6:20 pm
…and, it feels good-ish. I have decided to not go on as much, and today, so far, I haven’t logged in to either Facebook or LinkedIn at all. It feels good, for the most part: I like having more free space in my head (and heart), but I don’t like feeling as if I’m intentionally disconnecting/ed from friends, the news, information, reality. Sure, I guess I could just turn on the TV news, but…it’s not quite the same.
I’ll get used to it. Once, a few years ago, I went for ONE WHOLE MONTH–gasp!–without logging in to Facebook. Back then, I had some things that I really wanted to figure out in my life, some choices to make, and I didn’t want the distraction of Facebook to get in my way. I can’t remember if I felt all that antsy not being on it every day; I did feel like I was missing out on “what’s happening” in my friends’ “lives,” but, that was three years ago, when friends actually posted about their lives and I actually saw their posts.
Now, it just seems that all I see are news, sponsored ads (gah, I HATE sponsored ads), and, um, the odd post that is both genuine and interesting to regular old people, aka, your “friends.” I still see the odd “photos from our family trip” once in a while, quite a few baby pics (I don’t get why people are still posting baby pics to Facebook; if I were a parent, I would never do that–maybe I’m just paranoid); I still see “this is what I made for dinner” posts, and I do see interesting shared news here or there. However, these days, most posts seem highly curated–people don’t share off the cuff, and they are aware that what they share can and will be used (for or) against them.

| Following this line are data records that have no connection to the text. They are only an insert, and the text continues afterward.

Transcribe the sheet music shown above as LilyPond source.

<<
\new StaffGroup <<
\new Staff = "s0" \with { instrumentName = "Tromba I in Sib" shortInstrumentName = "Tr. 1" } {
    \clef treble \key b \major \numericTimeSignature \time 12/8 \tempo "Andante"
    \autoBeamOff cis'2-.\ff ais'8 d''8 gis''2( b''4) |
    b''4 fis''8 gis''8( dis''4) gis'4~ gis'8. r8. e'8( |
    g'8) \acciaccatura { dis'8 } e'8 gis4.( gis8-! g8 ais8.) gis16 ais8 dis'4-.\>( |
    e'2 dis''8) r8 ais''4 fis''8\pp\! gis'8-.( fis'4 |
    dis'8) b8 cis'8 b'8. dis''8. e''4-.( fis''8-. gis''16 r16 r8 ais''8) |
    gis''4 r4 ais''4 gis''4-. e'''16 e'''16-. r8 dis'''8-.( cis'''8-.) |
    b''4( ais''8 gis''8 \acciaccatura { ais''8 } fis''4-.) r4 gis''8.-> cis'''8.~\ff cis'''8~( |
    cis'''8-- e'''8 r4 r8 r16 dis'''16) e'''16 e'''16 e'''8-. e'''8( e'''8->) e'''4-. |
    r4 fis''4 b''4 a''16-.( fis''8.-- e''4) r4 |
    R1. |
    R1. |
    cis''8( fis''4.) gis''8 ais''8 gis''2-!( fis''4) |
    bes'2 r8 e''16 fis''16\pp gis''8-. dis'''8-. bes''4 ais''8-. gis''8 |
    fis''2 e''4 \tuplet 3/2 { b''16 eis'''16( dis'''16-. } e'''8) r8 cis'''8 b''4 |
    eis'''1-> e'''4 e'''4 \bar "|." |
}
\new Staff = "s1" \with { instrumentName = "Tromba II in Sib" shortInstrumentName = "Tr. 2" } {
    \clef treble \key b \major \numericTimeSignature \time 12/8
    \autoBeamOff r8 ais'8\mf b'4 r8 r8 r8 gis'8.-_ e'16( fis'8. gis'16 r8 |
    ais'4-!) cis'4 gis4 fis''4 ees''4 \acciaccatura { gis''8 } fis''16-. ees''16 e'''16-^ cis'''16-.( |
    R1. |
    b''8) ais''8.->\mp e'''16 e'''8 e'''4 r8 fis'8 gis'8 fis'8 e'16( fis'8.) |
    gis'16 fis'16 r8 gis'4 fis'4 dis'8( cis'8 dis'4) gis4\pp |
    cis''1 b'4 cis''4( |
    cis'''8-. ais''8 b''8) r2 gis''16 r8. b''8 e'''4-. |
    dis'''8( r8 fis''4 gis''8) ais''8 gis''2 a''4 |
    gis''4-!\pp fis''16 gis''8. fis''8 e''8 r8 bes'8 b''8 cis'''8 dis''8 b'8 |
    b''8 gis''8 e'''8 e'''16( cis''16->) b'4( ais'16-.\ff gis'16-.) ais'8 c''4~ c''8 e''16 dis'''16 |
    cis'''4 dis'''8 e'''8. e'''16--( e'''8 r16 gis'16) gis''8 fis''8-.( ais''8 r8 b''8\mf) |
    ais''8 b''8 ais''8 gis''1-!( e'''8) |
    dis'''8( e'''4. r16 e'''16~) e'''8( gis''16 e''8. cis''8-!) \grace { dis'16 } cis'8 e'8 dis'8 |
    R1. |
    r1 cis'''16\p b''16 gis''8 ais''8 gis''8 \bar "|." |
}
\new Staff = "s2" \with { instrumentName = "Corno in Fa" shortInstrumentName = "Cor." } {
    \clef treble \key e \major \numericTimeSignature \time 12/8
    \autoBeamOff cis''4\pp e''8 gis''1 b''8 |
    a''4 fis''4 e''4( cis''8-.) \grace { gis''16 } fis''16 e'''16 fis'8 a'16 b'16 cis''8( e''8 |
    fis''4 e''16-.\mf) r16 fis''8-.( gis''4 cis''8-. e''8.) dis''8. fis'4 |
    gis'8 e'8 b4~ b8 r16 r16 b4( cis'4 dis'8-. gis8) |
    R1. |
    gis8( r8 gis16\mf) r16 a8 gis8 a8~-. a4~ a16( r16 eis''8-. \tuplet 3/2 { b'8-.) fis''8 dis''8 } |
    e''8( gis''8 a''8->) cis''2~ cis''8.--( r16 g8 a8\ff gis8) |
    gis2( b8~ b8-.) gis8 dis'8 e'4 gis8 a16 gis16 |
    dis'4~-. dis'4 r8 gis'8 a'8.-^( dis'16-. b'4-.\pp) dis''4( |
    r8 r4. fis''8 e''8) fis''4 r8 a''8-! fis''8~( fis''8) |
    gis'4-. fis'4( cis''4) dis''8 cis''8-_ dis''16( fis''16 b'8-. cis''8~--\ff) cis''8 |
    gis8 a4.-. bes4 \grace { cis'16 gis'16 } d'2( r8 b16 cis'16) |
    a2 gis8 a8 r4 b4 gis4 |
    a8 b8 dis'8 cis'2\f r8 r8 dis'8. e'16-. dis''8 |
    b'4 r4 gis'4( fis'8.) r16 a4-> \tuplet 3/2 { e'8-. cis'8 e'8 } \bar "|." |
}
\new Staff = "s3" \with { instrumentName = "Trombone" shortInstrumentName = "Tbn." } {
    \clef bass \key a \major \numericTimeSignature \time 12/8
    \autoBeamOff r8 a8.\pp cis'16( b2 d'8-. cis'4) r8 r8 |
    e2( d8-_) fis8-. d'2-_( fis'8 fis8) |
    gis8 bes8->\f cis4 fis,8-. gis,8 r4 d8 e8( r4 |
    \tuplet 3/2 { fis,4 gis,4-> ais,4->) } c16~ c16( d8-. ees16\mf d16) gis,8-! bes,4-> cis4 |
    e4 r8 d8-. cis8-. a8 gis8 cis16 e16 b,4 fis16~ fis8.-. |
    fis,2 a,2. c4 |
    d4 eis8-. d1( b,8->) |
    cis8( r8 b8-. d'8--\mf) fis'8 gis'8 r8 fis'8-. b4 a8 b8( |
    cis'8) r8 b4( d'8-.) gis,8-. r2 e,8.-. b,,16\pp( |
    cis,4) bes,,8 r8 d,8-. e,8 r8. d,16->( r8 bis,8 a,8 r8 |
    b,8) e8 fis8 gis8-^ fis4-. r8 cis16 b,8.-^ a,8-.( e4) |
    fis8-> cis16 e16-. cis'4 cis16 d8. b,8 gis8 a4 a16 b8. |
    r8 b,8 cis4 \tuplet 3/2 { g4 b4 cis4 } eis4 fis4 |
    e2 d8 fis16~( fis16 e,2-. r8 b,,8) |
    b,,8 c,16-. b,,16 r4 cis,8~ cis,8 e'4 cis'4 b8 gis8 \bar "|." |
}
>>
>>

For me, it’s taking up too much space in my head; just thinking about going on Facebook makes my head spin and gives me a bit of anxiety: WHAT am I going to encounter today that is going to make me angry or emotionally unstable? Haha. Seriously. It’s like, after I’m done scrolling, I have this feeling of void; like, my ability to think creatively and positively (about what I, myself, am going to do that day) seems subtracted. And, especially during this COVID-19 quarantine/lockdown period, where days and goals and projects have been sort of turned around, when we really need to cultivate a sense of structure, if we are that kind of person (I am!)–I guess I just need all my time and space to myself, to figure out how to best live my life right now.
I hope everyone is hanging in there. I am on week 2 of my furlough, and last week was great as I got a lot done. This week? Well, I think I’m going to continue to work on my writing, but, that includes starting some new projects–which I have yet to create for myself. Now that I don’t have to write about my work stuff, I am free to…explore, I guess. I was talking to my brother last night, and he reminded me that I don’t have to be productive during a pandemic. I get that; I mean, I would like to figure out what is going to excite me, as a writer, in the next few months or years; but, I’m not going to get crazy about it.
I’d love to um, learn a few languages (haha–not just one, but two) and start on the whole Ancestry.com thing. Mainly, I’d love to read; guys, I am THE WORST reader. When I set my mind to it, I can skim-read books in hours. BUT, I am not one to pick up a book anymore in my free time and read for pleasure–last few years, at least, I’ve just felt that I can’t afford the time to do that, I have all this other stuff to do. Well, now that I don’t feel that other stuff breathing down my neck, I do want to give myself permission to read more books. Finally, as we all probably know, there is SO MUCH TELEVISION to watch, it’s unfathomable!
There is one thing that hasn’t changed during this time: I just don’t drink. And, I am still utterly grateful for that fact of my life, every hour of every day. It’s strange how it can be that way, but, every day, almost, I wake up grateful to not be hungover, grateful that I get to do all this stuff that I just rambled on about, grateful that I am here, present, able to see the trees, the forest, and everything in between. And, I haven’t forgotten that it was my readers who helped me get through all the hard places and dark nights (the night, indeed, can be dark and full of terrors). And that, I am still in recovery, I will probably never be able to drink again, and I am grateful for those things, too.